## Provided text
+---+
当此输入为OnKeyUp时如何禁用其他输入？

Question

How to disable other input when this input OnKeyUp ?

When i input data into input name="inputid1" , i want to disabled other input

when i input data into input name="inputid2" , i want to disabled other input

when i input data into input name="inputid3" , i want to disabled other input

when i input data into input name="inputid4" , i want to disabled other input

How can i do this with javascript loop ?

<script src="http://ajax.googleapis.com/ajax/libs/jquery/1.8.3/jquery.min.js"></script>

<form id="form-id" method="post" action="" ENCTYPE = "multipart/form-data" onsubmit="return checkform(this);">
    <input type="text" id="inputid1" name="inputid1" onKeyUp="fn_test1()">
    <br>
    <input type="text" id="inputid2" name="inputid1" onKeyUp="fn_test2()">
    <br>
    <input type="text" id="inputid3" name="inputid1" onKeyUp="fn_test3()">
    <br>
    <input type="text" id="inputid4" name="inputid1" onKeyUp="fn_test4()">
    <br>
    <span id="myplace"></span>
</form>
<?PHP 
    for($i=1;$i<=4;$i++)
        {
?>
<script>
function fn_test<?PHP echo $i; ?>() {
    $("#inputid2").prop('disabled', true);
    $("#inputid3").prop('disabled', true);
    $("#inputid4").prop('disabled', true);
    setTimeout(function(){
        $.ajax
        (
            {
                url: 'test_mm16.php',
                type: 'POST',
                data: $('#form-id').serialize(),
                cache: false,
                success: function (data) {
                    $("#inputid2").prop('disabled', false);
                    $("#inputid3").prop('disabled', false);
                    $("#inputid4").prop('disabled', false);
                    $('#myplace').show();
                    $('#myplace').html(data);
                }
            }
        )
+---+
## Collected material

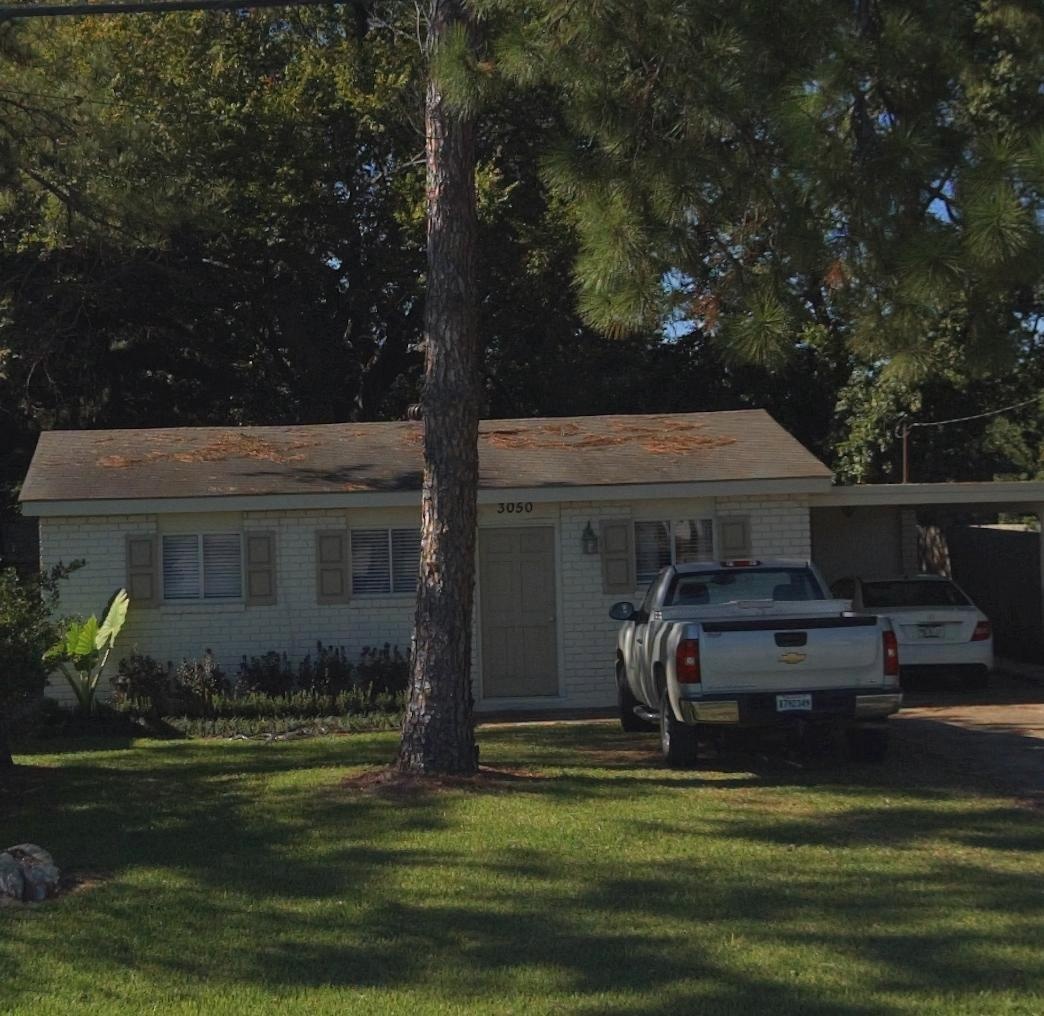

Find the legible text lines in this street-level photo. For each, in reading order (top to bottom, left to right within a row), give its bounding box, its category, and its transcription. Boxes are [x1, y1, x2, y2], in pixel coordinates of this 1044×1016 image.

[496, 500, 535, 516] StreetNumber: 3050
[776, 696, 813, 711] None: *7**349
+---+
## Your tasks
1. Retype the passage of the forum thread on disabling inputs from "How to disable" to "javascript loop ?".
2. Based on the forum thread on disabling inputs, decide whether each statement agrees with it. Answer yes or no and quote the deciding words.
(a) The jQuery library is loaded in version 1.8.3.
(b) The ajax call sends the form data to test_mm16.php with a GET request.
(c) The PHP loop counts from 1 up to 4.
3. Carry on the forum thread on disabling inputs from the point where it stops.

## Responses in order
1.
How to disable other input when this input OnKeyUp ?

When i input data into input name="inputid1" , i want to disabled other input

when i input data into input name="inputid2" , i want to disabled other input

when i input data into input name="inputid3" , i want to disabled other input

when i input data into input name="inputid4" , i want to disabled other input

How can i do this with javascript loop ?

2.
(a) Yes: "jquery/1.8.3/jquery.min.js"
(b) No: "type: 'POST',"
(c) Yes: "for($i=1;$i<=4;$i++)"

3.
    }, 2000);
}
</script>
<?PHP
        }
?>

Answer 1

This will work

$('#form-id input').on('keyup',function() {
    $('#form-id input').attr('disabled','disabled'); //disable all
    $(this).removeAttr('disabled'); //enable the one that triggers the event
    doPost();
});



 function doPost() {
     $.ajax({
                    url: 'test_mm16.php',
                    type: 'POST',
                    data: $('#form-id').serialize(),
                    cache: false,
                    success: function (data) {                   
                        $('#myplace').show();
                        $('#myplace').html(data);
                    },
                    always: function() {
                        $('#form-id input').removeAttr('disabled');
                    }         
                }
            )
    }

Working example: http://jsfiddle.net/z4apqjan/

Edited: I put the doPost function to execute the Ajax request.

Answer 2

There are to much messy things in your code, but I've made some corrections for you:

1. You have same names for four input elements, so you will always get inputid1 param in your PHP and I think this is not want you want to achieve.
2. You don't need to bind keyup for each element manually in html, better use advantage of jQuery , for this purpose I've added class attribute to all four inputs with value strangeInputs , you can change it respectively as you wish.
3. No need to create functions for each input, you already have enough information which separates the meaning of them.
4. Also after once keyup occurs to one of the input elements I think you no longer need keyup handler, so we will remove it after first it's been fired with jQuery 's .off function. Edit: but because you send request all the time keyup occurs to the input we should not disable event listener

Finally your simplified code would look like this:

HTML:

<script src="http://ajax.googleapis.com/ajax/libs/jquery/1.8.3/jquery.min.js"></script>

<form id="form-id" method="post" action="" ENCTYPE = "multipart/form-data" onsubmit="return checkform(this);">
    <input type="text" id="inputid1" class='strangeInputs' name="inputid1">
    <br>
    <input type="text" id="inputid2" class='strangeInputs' name="inputid2">
    <br>
    <input type="text" id="inputid3" class='strangeInputs' name="inputid3">
    <br>
    <input type="text" id="inputid4" class='strangeInputs' name="inputid4">
    <br>
    <span id="myplace"></span>
</form>

JavaScript:

/**
 * scenario is simple, bind keyup event, when it fires once, 
 * execute desired code and remove keyup listener finally 
 */ 
$(function(){
    $('.strangeInputs').keyup(function(){
        $('.strangeInputs').not(this).prop('disabled', true);

        fn_test_inputs();

        // $('.strangeInputs').off('keyup'); 
        // in the case you send request at once keyup event occurs, 
        // you should not remove listener  
    });
});


function fn_test_inputs()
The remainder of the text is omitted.